▶ Directions:
The records that follow are to be printed exactly, with no images.

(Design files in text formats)
:::

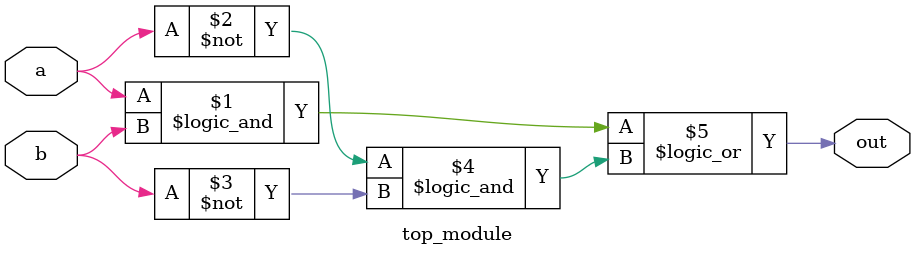
<source format=v>
module top_module( 
    input a, 
    input b, 
    output out );
    assign out = (a && b) || (~a && ~b);
endmodule
</source>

:::

▶ Result of this task:
<source format=v>
module top_module( 
    input a, 
    input b, 
    output out );
    assign out = (a && b) || (~a && ~b);
endmodule
</source>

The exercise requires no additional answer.